**What the exercise asks**: Copy all of the following material line for line, keeping every character, space, and line break unchanged.

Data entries
╭──

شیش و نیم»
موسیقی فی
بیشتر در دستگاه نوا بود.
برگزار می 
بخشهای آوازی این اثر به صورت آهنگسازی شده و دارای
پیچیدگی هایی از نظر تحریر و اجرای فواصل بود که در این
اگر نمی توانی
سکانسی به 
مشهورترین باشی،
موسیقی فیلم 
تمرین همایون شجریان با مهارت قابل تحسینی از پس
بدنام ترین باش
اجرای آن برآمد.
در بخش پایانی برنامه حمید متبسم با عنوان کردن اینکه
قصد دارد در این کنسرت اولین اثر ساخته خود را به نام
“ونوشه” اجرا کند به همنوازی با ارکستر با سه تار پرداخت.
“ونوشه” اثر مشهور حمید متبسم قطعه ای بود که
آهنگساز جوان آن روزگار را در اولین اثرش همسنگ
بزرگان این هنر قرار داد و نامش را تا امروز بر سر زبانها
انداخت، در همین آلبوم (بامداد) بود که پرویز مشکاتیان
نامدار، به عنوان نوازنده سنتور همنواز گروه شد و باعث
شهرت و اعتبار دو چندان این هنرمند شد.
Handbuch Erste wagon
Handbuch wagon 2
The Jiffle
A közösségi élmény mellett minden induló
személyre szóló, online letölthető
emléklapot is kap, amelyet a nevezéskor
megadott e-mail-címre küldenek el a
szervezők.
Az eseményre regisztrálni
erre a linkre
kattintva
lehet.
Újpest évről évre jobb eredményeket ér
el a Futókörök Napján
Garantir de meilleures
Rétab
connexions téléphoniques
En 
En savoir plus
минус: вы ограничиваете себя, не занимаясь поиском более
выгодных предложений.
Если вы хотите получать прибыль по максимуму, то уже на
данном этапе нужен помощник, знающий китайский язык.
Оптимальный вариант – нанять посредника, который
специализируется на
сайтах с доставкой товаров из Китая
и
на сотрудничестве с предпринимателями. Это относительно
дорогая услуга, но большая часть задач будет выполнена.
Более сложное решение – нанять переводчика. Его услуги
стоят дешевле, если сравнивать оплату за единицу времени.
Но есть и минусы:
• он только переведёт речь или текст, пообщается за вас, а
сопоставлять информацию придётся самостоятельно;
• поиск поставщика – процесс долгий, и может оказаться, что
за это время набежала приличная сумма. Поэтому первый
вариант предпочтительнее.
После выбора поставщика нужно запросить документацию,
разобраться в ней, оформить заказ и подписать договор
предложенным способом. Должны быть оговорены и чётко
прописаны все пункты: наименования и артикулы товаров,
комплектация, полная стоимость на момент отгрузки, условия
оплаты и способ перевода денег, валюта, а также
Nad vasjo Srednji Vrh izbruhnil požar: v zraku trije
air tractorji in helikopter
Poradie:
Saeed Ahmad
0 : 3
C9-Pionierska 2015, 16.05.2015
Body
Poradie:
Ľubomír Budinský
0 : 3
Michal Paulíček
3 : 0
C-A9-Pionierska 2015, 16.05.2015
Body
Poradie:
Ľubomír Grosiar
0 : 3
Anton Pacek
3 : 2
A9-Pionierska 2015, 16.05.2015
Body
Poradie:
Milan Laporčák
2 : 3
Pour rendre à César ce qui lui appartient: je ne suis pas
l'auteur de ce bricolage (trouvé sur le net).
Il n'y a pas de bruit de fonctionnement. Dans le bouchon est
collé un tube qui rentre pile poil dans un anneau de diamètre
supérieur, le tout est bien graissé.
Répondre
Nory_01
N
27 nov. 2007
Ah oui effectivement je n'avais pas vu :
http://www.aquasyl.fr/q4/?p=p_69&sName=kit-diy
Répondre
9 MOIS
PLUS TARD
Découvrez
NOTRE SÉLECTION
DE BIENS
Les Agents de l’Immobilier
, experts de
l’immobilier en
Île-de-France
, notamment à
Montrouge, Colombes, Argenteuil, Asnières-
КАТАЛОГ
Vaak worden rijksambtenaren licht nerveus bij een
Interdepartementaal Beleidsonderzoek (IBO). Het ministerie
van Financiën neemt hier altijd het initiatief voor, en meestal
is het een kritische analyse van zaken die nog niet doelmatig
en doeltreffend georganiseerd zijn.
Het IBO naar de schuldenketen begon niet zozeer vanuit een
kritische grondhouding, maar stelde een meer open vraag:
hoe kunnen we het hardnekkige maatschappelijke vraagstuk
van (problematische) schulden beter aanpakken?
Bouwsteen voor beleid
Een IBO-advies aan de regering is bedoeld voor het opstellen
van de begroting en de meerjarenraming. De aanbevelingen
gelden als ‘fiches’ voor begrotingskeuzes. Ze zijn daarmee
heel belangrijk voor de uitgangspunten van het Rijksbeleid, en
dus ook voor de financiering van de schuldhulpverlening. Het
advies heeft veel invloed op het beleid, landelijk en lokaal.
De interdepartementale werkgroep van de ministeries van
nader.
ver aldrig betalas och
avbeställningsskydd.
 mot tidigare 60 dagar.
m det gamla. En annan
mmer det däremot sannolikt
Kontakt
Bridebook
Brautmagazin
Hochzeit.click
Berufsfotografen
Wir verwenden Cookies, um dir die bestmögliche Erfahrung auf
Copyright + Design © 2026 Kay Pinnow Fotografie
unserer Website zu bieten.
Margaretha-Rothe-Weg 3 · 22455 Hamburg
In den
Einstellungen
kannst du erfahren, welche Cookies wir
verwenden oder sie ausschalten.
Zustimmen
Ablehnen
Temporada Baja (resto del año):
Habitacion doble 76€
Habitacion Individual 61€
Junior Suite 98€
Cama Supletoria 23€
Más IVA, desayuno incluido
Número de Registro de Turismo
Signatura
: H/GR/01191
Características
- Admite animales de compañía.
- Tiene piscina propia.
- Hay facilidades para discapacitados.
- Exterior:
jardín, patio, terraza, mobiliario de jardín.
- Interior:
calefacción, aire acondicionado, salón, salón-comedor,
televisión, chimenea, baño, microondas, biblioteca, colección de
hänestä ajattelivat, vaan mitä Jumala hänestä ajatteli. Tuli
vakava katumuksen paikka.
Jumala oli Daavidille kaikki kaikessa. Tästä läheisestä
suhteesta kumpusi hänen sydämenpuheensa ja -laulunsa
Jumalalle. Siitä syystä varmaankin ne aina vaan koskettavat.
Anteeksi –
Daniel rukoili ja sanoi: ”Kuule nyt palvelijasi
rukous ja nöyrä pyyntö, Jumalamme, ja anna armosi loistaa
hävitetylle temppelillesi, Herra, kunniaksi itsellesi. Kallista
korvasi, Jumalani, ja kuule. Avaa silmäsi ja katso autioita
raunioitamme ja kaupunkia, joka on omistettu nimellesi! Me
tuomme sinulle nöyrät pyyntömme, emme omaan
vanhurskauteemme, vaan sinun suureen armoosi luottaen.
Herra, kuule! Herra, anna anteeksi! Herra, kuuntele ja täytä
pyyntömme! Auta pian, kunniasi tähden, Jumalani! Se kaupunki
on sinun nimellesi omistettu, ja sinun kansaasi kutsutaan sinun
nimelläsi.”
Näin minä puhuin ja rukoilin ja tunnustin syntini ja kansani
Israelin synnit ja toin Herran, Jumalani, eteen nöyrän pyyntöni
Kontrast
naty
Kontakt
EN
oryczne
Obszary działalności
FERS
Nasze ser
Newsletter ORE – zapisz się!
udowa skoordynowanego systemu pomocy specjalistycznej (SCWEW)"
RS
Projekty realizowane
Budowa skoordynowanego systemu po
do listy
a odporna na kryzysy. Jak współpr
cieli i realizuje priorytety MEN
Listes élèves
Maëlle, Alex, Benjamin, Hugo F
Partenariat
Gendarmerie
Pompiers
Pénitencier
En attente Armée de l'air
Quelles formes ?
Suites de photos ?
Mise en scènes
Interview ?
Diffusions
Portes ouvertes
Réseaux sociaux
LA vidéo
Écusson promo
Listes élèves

╰──

**Written reply**:
شیش و نیم»
موسیقی فی
بیشتر در دستگاه نوا بود.
برگزار می 
بخشهای آوازی این اثر به صورت آهنگسازی شده و دارای
پیچیدگی هایی از نظر تحریر و اجرای فواصل بود که در این
اگر نمی توانی
سکانسی به 
مشهورترین باشی،
موسیقی فیلم 
تمرین همایون شجریان با مهارت قابل تحسینی از پس
بدنام ترین باش
اجرای آن برآمد.
در بخش پایانی برنامه حمید متبسم با عنوان کردن اینکه
قصد دارد در این کنسرت اولین اثر ساخته خود را به نام
“ونوشه” اجرا کند به همنوازی با ارکستر با سه تار پرداخت.
“ونوشه” اثر مشهور حمید متبسم قطعه ای بود که
آهنگساز جوان آن روزگار را در اولین اثرش همسنگ
بزرگان این هنر قرار داد و نامش را تا امروز بر سر زبانها
انداخت، در همین آلبوم (بامداد) بود که پرویز مشکاتیان
نامدار، به عنوان نوازنده سنتور همنواز گروه شد و باعث
شهرت و اعتبار دو چندان این هنرمند شد.
Handbuch Erste wagon
Handbuch wagon 2
The Jiffle
A közösségi élmény mellett minden induló
személyre szóló, online letölthető
emléklapot is kap, amelyet a nevezéskor
megadott e-mail-címre küldenek el a
szervezők.
Az eseményre regisztrálni
erre a linkre
kattintva
lehet.
Újpest évről évre jobb eredményeket ér
el a Futókörök Napján
Garantir de meilleures
Rétab
connexions téléphoniques
En 
En savoir plus
минус: вы ограничиваете себя, не занимаясь поиском более
выгодных предложений.
Если вы хотите получать прибыль по максимуму, то уже на
данном этапе нужен помощник, знающий китайский язык.
Оптимальный вариант – нанять посредника, который
специализируется на
сайтах с доставкой товаров из Китая
и
на сотрудничестве с предпринимателями. Это относительно
дорогая услуга, но большая часть задач будет выполнена.
Более сложное решение – нанять переводчика. Его услуги
стоят дешевле, если сравнивать оплату за единицу времени.
Но есть и минусы:
• он только переведёт речь или текст, пообщается за вас, а
сопоставлять информацию придётся самостоятельно;
• поиск поставщика – процесс долгий, и может оказаться, что
за это время набежала приличная сумма. Поэтому первый
вариант предпочтительнее.
После выбора поставщика нужно запросить документацию,
разобраться в ней, оформить заказ и подписать договор
предложенным способом. Должны быть оговорены и чётко
прописаны все пункты: наименования и артикулы товаров,
комплектация, полная стоимость на момент отгрузки, условия
оплаты и способ перевода денег, валюта, а также
Nad vasjo Srednji Vrh izbruhnil požar: v zraku trije
air tractorji in helikopter
Poradie:
Saeed Ahmad
0 : 3
C9-Pionierska 2015, 16.05.2015
Body
Poradie:
Ľubomír Budinský
0 : 3
Michal Paulíček
3 : 0
C-A9-Pionierska 2015, 16.05.2015
Body
Poradie:
Ľubomír Grosiar
0 : 3
Anton Pacek
3 : 2
A9-Pionierska 2015, 16.05.2015
Body
Poradie:
Milan Laporčák
2 : 3
Pour rendre à César ce qui lui appartient: je ne suis pas
l'auteur de ce bricolage (trouvé sur le net).
Il n'y a pas de bruit de fonctionnement. Dans le bouchon est
collé un tube qui rentre pile poil dans un anneau de diamètre
supérieur, le tout est bien graissé.
Répondre
Nory_01
N
27 nov. 2007
Ah oui effectivement je n'avais pas vu :
http://www.aquasyl.fr/q4/?p=p_69&sName=kit-diy
Répondre
9 MOIS
PLUS TARD
Découvrez
NOTRE SÉLECTION
DE BIENS
Les Agents de l’Immobilier
, experts de
l’immobilier en
Île-de-France
, notamment à
Montrouge, Colombes, Argenteuil, Asnières-
КАТАЛОГ
Vaak worden rijksambtenaren licht nerveus bij een
Interdepartementaal Beleidsonderzoek (IBO). Het ministerie
van Financiën neemt hier altijd het initiatief voor, en meestal
is het een kritische analyse van zaken die nog niet doelmatig
en doeltreffend georganiseerd zijn.
Het IBO naar de schuldenketen begon niet zozeer vanuit een
kritische grondhouding, maar stelde een meer open vraag:
hoe kunnen we het hardnekkige maatschappelijke vraagstuk
van (problematische) schulden beter aanpakken?
Bouwsteen voor beleid
Een IBO-advies aan de regering is bedoeld voor het opstellen
van de begroting en de meerjarenraming. De aanbevelingen
gelden als ‘fiches’ voor begrotingskeuzes. Ze zijn daarmee
heel belangrijk voor de uitgangspunten van het Rijksbeleid, en
dus ook voor de financiering van de schuldhulpverlening. Het
advies heeft veel invloed op het beleid, landelijk en lokaal.
De interdepartementale werkgroep van de ministeries van
nader.
ver aldrig betalas och
avbeställningsskydd.
 mot tidigare 60 dagar.
m det gamla. En annan
mmer det däremot sannolikt
Kontakt
Bridebook
Brautmagazin
Hochzeit.click
Berufsfotografen
Wir verwenden Cookies, um dir die bestmögliche Erfahrung auf
Copyright + Design © 2026 Kay Pinnow Fotografie
unserer Website zu bieten.
Margaretha-Rothe-Weg 3 · 22455 Hamburg
In den
Einstellungen
kannst du erfahren, welche Cookies wir
verwenden oder sie ausschalten.
Zustimmen
Ablehnen
Temporada Baja (resto del año):
Habitacion doble 76€
Habitacion Individual 61€
Junior Suite 98€
Cama Supletoria 23€
Más IVA, desayuno incluido
Número de Registro de Turismo
Signatura
: H/GR/01191
Características
- Admite animales de compañía.
- Tiene piscina propia.
- Hay facilidades para discapacitados.
- Exterior:
jardín, patio, terraza, mobiliario de jardín.
- Interior:
calefacción, aire acondicionado, salón, salón-comedor,
televisión, chimenea, baño, microondas, biblioteca, colección de
hänestä ajattelivat, vaan mitä Jumala hänestä ajatteli. Tuli
vakava katumuksen paikka.
Jumala oli Daavidille kaikki kaikessa. Tästä läheisestä
suhteesta kumpusi hänen sydämenpuheensa ja -laulunsa
Jumalalle. Siitä syystä varmaankin ne aina vaan koskettavat.
Anteeksi –
Daniel rukoili ja sanoi: ”Kuule nyt palvelijasi
rukous ja nöyrä pyyntö, Jumalamme, ja anna armosi loistaa
hävitetylle temppelillesi, Herra, kunniaksi itsellesi. Kallista
korvasi, Jumalani, ja kuule. Avaa silmäsi ja katso autioita
raunioitamme ja kaupunkia, joka on omistettu nimellesi! Me
tuomme sinulle nöyrät pyyntömme, emme omaan
vanhurskauteemme, vaan sinun suureen armoosi luottaen.
Herra, kuule! Herra, anna anteeksi! Herra, kuuntele ja täytä
pyyntömme! Auta pian, kunniasi tähden, Jumalani! Se kaupunki
on sinun nimellesi omistettu, ja sinun kansaasi kutsutaan sinun
nimelläsi.”
Näin minä puhuin ja rukoilin ja tunnustin syntini ja kansani
Israelin synnit ja toin Herran, Jumalani, eteen nöyrän pyyntöni
Kontrast
naty
Kontakt
EN
oryczne
Obszary działalności
FERS
Nasze ser
Newsletter ORE – zapisz się!
udowa skoordynowanego systemu pomocy specjalistycznej (SCWEW)"
RS
Projekty realizowane
Budowa skoordynowanego systemu po
do listy
a odporna na kryzysy. Jak współpr
cieli i realizuje priorytety MEN
Listes élèves
Maëlle, Alex, Benjamin, Hugo F
Partenariat
Gendarmerie
Pompiers
Pénitencier
En attente Armée de l'air
Quelles formes ?
Suites de photos ?
Mise en scènes
Interview ?
Diffusions
Portes ouvertes
Réseaux sociaux
LA vidéo
Écusson promo
Listes élèves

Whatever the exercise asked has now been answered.